Bunuel wrote:
Amy's grade was 90th percentile of the 80 grades for her class. Of the 100 grades from another class, 19 were higher than Amy's, and the rest were lower. If no other grade was the same as Amy's grade, then Amy's grade was what percentile of the grades of the two classes of two classes combined?
A) 72nd
B) 80th
C) 81st
D) 85th
E) 92nd
If someone's grade is in \(x_{th}\) percentile of the \(n\) grades, this means that \(x%\) of people out of \(n\) has the grades less than this person.
Being in 90th percentile out of 80 grades means Amy outscored \(80*0.9=72\) classmates.
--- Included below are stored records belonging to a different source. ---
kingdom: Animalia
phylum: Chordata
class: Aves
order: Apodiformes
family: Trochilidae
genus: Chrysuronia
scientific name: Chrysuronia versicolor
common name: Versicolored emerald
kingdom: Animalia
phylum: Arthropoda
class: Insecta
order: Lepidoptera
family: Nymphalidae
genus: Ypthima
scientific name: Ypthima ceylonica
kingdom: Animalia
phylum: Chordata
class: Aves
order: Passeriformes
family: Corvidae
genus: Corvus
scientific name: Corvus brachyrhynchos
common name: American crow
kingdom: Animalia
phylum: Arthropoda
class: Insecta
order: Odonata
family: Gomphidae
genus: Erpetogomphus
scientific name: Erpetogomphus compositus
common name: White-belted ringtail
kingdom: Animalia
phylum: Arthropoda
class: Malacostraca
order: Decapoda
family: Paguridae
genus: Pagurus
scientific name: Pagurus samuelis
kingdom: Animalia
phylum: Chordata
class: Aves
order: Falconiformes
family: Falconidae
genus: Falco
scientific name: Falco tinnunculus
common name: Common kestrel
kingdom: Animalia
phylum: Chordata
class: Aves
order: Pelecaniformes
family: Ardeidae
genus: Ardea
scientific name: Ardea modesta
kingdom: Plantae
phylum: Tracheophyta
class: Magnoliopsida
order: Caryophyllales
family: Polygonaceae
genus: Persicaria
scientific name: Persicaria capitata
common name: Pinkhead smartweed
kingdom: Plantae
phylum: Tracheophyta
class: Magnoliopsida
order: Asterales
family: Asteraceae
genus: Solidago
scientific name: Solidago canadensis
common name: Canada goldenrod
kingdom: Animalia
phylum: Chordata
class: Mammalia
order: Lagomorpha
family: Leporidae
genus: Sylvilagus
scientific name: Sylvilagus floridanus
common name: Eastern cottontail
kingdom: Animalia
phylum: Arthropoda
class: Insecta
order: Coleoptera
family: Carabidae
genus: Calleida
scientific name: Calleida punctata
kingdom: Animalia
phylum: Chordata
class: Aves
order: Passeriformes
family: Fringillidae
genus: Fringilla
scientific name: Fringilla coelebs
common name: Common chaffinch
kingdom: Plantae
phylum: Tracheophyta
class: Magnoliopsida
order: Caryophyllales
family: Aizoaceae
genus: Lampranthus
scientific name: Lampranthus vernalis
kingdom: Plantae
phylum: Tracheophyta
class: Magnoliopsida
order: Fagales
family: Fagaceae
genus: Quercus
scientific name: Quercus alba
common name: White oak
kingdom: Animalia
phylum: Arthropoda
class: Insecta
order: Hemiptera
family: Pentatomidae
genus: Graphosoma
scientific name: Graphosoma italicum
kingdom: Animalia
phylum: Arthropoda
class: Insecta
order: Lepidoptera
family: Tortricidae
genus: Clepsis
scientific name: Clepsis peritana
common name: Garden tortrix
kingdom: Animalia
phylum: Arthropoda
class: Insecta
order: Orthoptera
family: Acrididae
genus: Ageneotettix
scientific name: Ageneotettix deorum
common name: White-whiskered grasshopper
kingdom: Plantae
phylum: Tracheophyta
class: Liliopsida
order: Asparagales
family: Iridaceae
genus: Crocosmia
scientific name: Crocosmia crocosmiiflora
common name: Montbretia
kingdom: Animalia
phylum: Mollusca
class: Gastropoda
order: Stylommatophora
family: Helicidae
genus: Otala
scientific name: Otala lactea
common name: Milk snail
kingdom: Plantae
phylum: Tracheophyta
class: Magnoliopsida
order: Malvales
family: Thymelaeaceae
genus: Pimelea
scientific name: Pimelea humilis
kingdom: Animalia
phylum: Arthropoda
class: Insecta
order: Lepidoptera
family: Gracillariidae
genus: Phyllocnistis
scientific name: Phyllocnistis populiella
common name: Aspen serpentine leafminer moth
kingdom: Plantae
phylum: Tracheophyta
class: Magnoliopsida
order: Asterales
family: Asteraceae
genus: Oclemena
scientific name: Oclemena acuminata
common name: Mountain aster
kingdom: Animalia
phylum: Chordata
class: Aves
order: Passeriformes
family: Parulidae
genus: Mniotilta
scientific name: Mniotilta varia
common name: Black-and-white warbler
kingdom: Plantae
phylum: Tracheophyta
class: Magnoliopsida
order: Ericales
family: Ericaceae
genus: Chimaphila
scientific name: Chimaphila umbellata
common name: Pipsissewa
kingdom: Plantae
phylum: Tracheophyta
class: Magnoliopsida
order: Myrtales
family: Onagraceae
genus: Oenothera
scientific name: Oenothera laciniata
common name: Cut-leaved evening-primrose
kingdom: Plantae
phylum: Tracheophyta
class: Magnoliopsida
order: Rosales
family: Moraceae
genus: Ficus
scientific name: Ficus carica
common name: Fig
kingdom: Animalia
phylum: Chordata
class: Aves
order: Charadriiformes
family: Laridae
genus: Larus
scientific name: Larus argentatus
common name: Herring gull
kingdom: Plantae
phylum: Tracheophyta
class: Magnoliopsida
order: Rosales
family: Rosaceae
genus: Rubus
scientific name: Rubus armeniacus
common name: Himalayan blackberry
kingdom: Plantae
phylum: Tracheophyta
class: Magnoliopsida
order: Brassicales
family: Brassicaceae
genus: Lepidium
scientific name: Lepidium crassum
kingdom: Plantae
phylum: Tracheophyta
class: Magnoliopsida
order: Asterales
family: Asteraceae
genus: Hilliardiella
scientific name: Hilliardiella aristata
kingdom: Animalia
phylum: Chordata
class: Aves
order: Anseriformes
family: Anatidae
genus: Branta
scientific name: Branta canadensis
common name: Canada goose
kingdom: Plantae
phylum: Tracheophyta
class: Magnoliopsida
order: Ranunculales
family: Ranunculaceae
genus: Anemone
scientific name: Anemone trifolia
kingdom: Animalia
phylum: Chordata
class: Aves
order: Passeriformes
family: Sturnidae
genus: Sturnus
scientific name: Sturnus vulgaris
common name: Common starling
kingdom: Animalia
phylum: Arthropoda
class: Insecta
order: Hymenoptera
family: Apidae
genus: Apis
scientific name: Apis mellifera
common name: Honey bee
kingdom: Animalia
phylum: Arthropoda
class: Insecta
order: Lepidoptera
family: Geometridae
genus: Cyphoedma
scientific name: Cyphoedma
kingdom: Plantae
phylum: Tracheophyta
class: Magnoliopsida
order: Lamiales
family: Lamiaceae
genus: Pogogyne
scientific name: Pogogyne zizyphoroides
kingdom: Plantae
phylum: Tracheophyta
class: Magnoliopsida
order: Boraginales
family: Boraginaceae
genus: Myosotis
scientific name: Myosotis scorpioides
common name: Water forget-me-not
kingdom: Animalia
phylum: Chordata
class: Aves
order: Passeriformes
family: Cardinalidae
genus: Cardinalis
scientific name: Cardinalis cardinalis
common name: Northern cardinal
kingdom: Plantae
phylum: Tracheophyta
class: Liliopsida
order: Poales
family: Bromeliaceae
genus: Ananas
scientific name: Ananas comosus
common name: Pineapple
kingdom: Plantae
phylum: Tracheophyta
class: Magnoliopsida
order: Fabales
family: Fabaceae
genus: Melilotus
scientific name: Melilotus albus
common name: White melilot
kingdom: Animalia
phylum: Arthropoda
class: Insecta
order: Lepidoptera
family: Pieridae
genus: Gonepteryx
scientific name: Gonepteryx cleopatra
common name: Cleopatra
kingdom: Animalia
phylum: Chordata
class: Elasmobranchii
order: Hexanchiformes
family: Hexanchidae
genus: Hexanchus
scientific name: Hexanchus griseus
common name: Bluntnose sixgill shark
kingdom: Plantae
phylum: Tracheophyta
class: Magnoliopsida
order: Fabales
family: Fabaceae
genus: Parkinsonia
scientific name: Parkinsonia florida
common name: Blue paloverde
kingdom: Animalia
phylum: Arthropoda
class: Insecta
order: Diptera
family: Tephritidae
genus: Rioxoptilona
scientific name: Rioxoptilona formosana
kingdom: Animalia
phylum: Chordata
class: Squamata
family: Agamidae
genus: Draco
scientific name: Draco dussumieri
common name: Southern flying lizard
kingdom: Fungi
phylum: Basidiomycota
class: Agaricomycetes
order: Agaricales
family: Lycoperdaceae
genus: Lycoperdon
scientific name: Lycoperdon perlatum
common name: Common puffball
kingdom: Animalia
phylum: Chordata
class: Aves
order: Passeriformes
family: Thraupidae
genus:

In another class she would outscored \(100-19=81\) students (note: Amy herself is not in this class).
So, in combined classes she outscored \(72+81=153\). As there are total of \(80+100=180\) students, so Amy is in \(\frac{153}{180}=0.85=85%\), or in 85th percentile.
Answer: D.
Bunuel, I have a doubt.
I failed to understand this, "Of the 100 grades from another class, 19 were higher than Amy's, and the rest were lower. If no other grade was the same as Amy's grade"
19 scores are higher; thus, 100 – 19 = 81 are lower since it is given that the rest were lower. So, where is the positioning of Amy's score? She's neither in 19 or in 81 given that no other grade was the same as Amy's grade.